Things once again got under control, but by this point we knew something had to change and change fast. My surgeon, who was far away, was phoned several times that Saturday morning, whilst they tried to asses the situation. Another surgeon was called in as an emergency and although he did not know my case, he agreed to come in and see if he could help. The emergency theater team where put together and I said good bye to my parents, not really knowing what would happen next.

This time, I needed a bigger team and the transfer from ICU to theater, was done with at least 6 staff members and a lot of equipment.

The doc removed as much as he could out of my airway, knowing that he could not take to much as my whole airway would collapse.

I woke 2 hours later in the ICU aching more than I had ached in a long time. I needed high flow oxygen to keep my levels up, my blood gasses where everywhere, but that could be dealt with. Every time I breathed, you could hear a deep rattling noise. Tissue had been removed and I could breathe, but every time I did, it aggravated the area and so the area swelled.

I hadnt slept in two day and every muscle in my body felt like it were on fire. Every breathe felt like it would be my last. I hate bedpans and commodes, but I could not get out of bed and so the discussion began to insert a catherter. I hate those as well, but at that point, I felt so beaten that I was about to agree.

Mum and dad sat by my side, holding my hand and willing me to try and sleep.
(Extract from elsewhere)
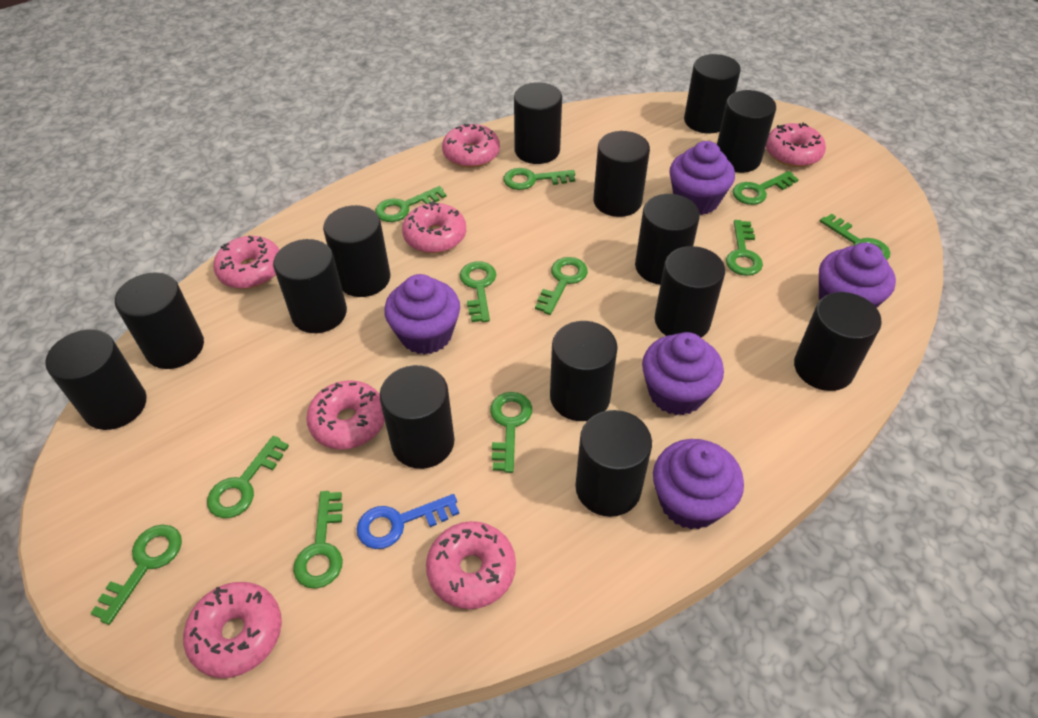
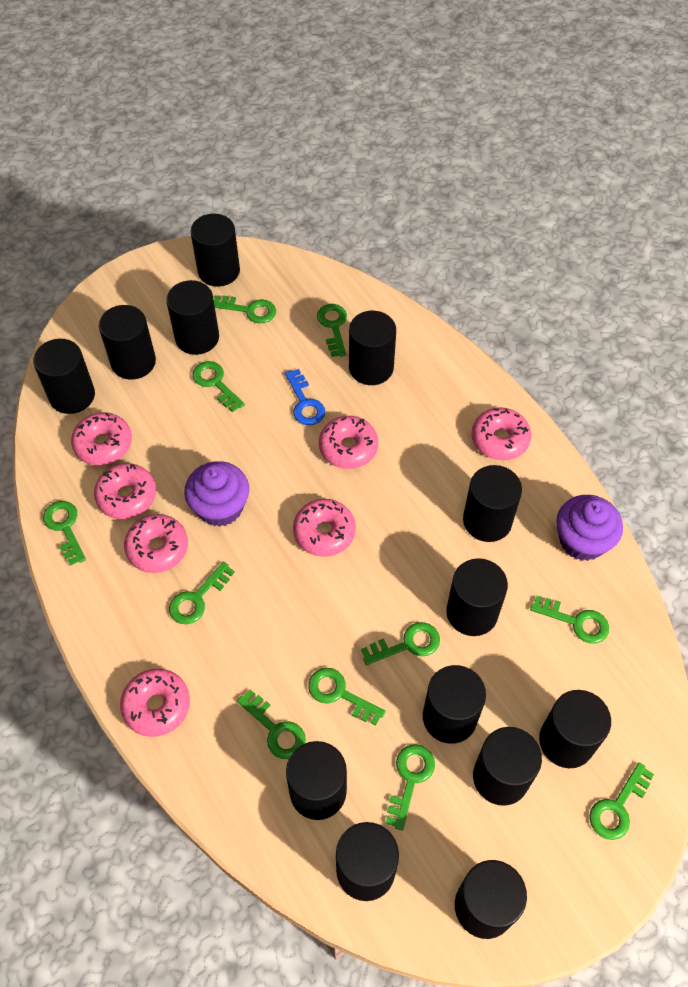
black cylinder: [45,329,146,430] [115,272,204,369] [273,239,347,333] [323,205,390,297] [379,365,455,469] [514,82,562,164] [550,321,618,421] [575,410,652,517] [593,131,650,217] [635,194,700,285] [655,246,725,338] [684,54,741,134] [717,90,776,173] [794,292,882,391] = 14 -> [33,339,95,414] [99,305,156,380] [166,280,219,355] [191,214,240,287] [286,741,347,820] [336,822,399,901] [349,311,396,385] [423,665,486,744] [446,558,508,636] [455,860,527,939] [463,465,522,542] [473,727,542,806] [539,690,611,768] = 13
purple cupcake: [384,274,460,355] [642,332,724,415] [653,439,744,529] [670,141,735,215] [819,243,896,308] = 5 -> [184,461,249,527] [556,495,623,561] = 2

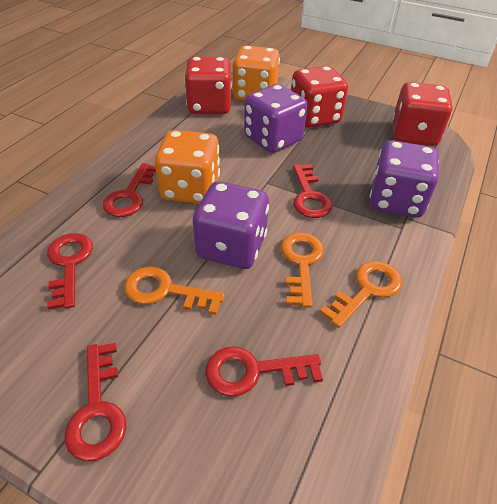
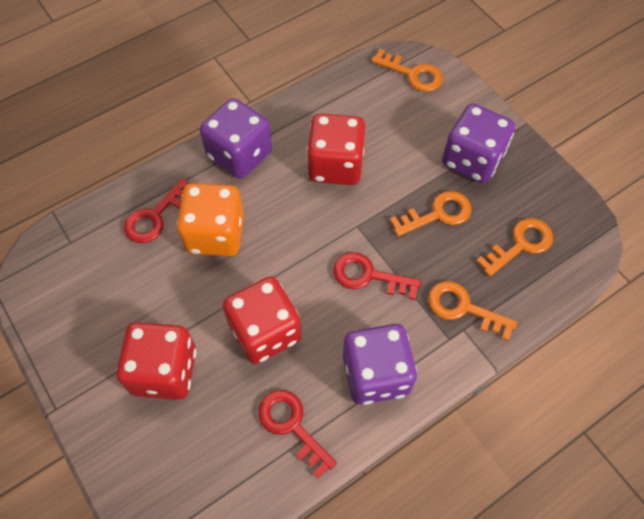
orange dice: [155,130,220,204] [232,46,280,101] = 2 -> [177,183,244,256] = 1
orange key: [124,266,225,315] [281,232,324,307] [320,261,402,328] = 3 -> [371,49,443,92] [390,191,471,236] [428,281,517,341] [476,218,553,277] = 4
red key: [47,233,93,310] [65,343,126,461] [102,163,156,217] [205,346,323,397] [293,164,332,218] = 5 -> [124,178,188,243] [258,390,337,479] [333,252,421,300] = 3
But I couldnt, I kept thinking, if I sleep, I will stop breathing again,my body will give up. The ICU docs came to see how I was doing and I literally begged them, with tears running down my face, to sedate me and put me back on the vent. I was to tired to keep breathing. They want me to keep going, but promised to review me every hour. They were afraid to knock me out and not know how my throat was. That the tube would further irritate my throat and cause more swelling that they could not get passed. If this happened, even a trachestomy would be out of the question due to its placement.

That was one of the longest evening I have ever experienced. I watched the second hand on the clock as sweat poured down my forehead from the effort. The tears eventually dried up and I resigned myself to what would be.

Slowly the seconds added to minutes and then to hours and I began to get some rest in short 10 minute bursts.

Again, the staff were wonderful. Encouraging me every step. Trying everything they could. I needed a more permanent IV line putting in, but even the best doctors could not get a PICC line in my arm as the viens were ruined.

That weekend lead to a lot of tears, from myself, my family and the staff. The theater nurses made jokes about what I was going to wear to the staff Christmas party as I spent as much time in there as the staff did. I had a few more close calls and several more trips to theater while my surgeon tried desperately to get hold of my ENT surgeon, who had just vanished.

In the end, I spent almost 3 weeks in the ICU, developed a very bad infection in my blood that was only picked up by chance before it did damage. I got my first trachestomy and learnt how to care for it myself. Developed an infected line that came pretty close to killing me once again and became a good teaching tool for the ward staff.

I was admitted in November and I was discharged in February.

That first weekend though, is one that haunts me most. The sound of all the docs, the pain of my ribs, the fear in that nurses eyes. I can see it all as clear as yesterday. At the start I needed my throat clearing every 4 weeks, that then dropped to every 2 weeks and in the end, I was needing it cleared every day. I think that is why I am so on edge now. I dont want to end up back in that position. I dont want to fight for every breathe, I just want to be able to breathe. But, I know I can cut myself some slack on the occasions that I do freak out, as they are founded on true ground.